The legitimate Squid Router integration with Safe uses verified, publicly attributed contracts. The SquidRouterModule that drained funds was deployed from an unverified address with no public affiliation to the Squid team. Its name was chosen to impersonate a trusted integration. Its bytecode contained drain logic that had no equivalent in Squid's legitimate codebase. The module sat dormant, possibly for days or weeks, until the attacker activated it. This dormancy period is deliberate: it defeats threshold-based monitoring that only fires on anomalous transaction patterns. A module that never transacts generates no alerts.
execTransactionFromModule(), the privileged bypass allowing modules to transact without key-holder signatures. $3.2M begins moving across chains to attacker-controlled addresses.Every exchange and custodian running Safe wallets has monitoring infrastructure: balance alerts, transaction volume thresholds, anomaly detection on outbound flows. None of it helped here, because the monitoring watches transactions. The module was enabled before any of those transactions occurred. By the time execTransactionFromModule() was called, the attack was already over in every meaningful sense. The damage was determined when the module was enabled, not when it was activated. The activation was the finalisation.
This is not the first time the Safe module ecosystem has been weaponised. The Bybit hack, at $1.46 billion, also exploited the gap between what Safe users see and what Safe modules actually do. In that case, the signing interface was compromised. Here, it was the module registry itself. The attack surface is different. The structural vulnerability is identical: Safe users extend trust to named integrations without verifying what those integrations are authorised to do.
"Standard monitoring watches transactions. Safe module attacks are won before the first transaction. The activation event, enabling the module, is the moment everything was already decided."
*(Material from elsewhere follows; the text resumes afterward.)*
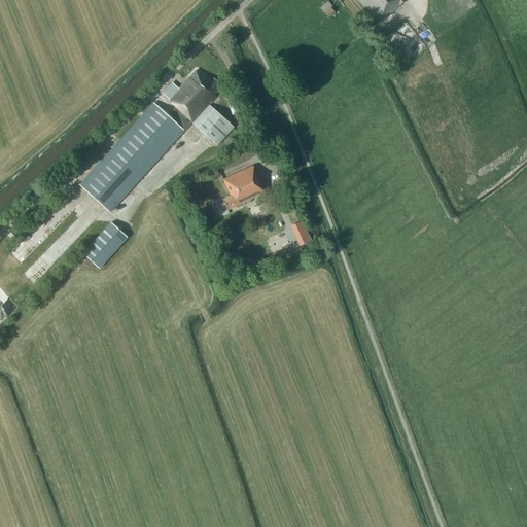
[(408,0),(357,0),(380,25),(408,0)]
Praveen Giri, Founder · QuantChainAnalysis| Attack Component | Detection by Standard Tools | QCA Pre-Mempool Gate |
|---|---|---|
| Module deployment (unknown address) | None, not monitored | Deployment from unverified address flagged; no association with Squid |
| Module enablement on Safe wallets | None, treated as routine user action | Unverified module enablement flagged for review |
| Dormancy period | None, no transactions to monitor | Module in watchlist; activation triggers immediate gate evaluation |
| execTransactionFromModule() drain | Detected after settlement, too late | Blocked in mempool before confirmation, anomalous module execution pattern |
The execTransactionFromModule() call that initiated the drain was submitted to the mempool before confirmation. At that point, QCA's gate would have evaluated: the calling module is unverified, with no publicly attributed deployer, bearing a name mismatched to its on-chain registration, executing a full-balance transfer to an address with no prior relationship to the affected wallets. This is not a legitimate module execution pattern.